Directions for this task:
Of the material below, the lines to be retyped are those from the line containing "お湯に溶けるとやや控えめ。" through the line containing "Luchtvaartnieuws Magazine en", inclusive; reproduce them exactly.

Records to use:
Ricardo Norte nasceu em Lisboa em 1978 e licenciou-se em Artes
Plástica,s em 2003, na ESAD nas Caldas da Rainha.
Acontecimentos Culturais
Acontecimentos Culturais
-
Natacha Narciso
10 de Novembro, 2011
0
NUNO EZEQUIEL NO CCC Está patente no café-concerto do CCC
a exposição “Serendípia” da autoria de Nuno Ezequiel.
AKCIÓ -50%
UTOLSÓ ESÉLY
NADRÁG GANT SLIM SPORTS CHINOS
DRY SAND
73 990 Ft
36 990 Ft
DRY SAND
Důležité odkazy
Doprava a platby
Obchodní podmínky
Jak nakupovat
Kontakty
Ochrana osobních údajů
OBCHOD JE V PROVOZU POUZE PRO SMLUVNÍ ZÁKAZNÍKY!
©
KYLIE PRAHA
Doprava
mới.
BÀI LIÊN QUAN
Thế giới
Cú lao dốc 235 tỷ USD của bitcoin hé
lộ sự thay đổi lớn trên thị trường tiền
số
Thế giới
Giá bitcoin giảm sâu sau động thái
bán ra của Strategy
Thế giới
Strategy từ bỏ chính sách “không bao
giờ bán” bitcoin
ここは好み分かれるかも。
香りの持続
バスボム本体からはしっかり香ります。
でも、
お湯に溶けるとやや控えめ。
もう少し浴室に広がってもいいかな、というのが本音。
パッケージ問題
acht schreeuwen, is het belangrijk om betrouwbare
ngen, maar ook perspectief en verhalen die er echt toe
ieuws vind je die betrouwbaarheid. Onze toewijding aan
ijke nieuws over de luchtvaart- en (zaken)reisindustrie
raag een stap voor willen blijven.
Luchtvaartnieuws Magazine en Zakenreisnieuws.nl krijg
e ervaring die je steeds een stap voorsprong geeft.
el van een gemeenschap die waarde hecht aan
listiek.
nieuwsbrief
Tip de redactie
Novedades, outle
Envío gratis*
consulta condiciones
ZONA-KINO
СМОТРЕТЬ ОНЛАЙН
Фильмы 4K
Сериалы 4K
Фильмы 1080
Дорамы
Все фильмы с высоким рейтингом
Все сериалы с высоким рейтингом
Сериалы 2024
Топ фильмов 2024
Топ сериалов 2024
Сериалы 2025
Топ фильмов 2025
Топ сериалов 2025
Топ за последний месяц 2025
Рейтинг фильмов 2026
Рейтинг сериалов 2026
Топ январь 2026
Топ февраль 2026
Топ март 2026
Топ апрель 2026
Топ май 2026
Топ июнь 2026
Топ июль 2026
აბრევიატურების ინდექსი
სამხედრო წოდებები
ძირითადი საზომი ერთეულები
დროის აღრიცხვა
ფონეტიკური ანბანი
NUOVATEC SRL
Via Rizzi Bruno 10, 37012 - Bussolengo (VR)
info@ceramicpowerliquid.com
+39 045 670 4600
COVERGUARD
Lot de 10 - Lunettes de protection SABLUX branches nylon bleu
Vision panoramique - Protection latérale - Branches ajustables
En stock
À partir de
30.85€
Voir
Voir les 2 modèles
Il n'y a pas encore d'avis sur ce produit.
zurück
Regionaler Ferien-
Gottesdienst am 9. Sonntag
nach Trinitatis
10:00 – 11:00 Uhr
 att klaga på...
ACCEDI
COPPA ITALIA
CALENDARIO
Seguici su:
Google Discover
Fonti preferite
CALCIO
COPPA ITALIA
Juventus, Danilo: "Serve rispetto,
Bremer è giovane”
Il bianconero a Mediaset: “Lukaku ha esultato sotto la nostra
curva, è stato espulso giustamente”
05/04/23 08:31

Answer box:
お湯に溶けるとやや控えめ。
もう少し浴室に広がってもいいかな、というのが本音。
パッケージ問題
acht schreeuwen, is het belangrijk om betrouwbare
ngen, maar ook perspectief en verhalen die er echt toe
ieuws vind je die betrouwbaarheid. Onze toewijding aan
ijke nieuws over de luchtvaart- en (zaken)reisindustrie
raag een stap voor willen blijven.
Luchtvaartnieuws Magazine en Zakenreisnieuws.nl krijg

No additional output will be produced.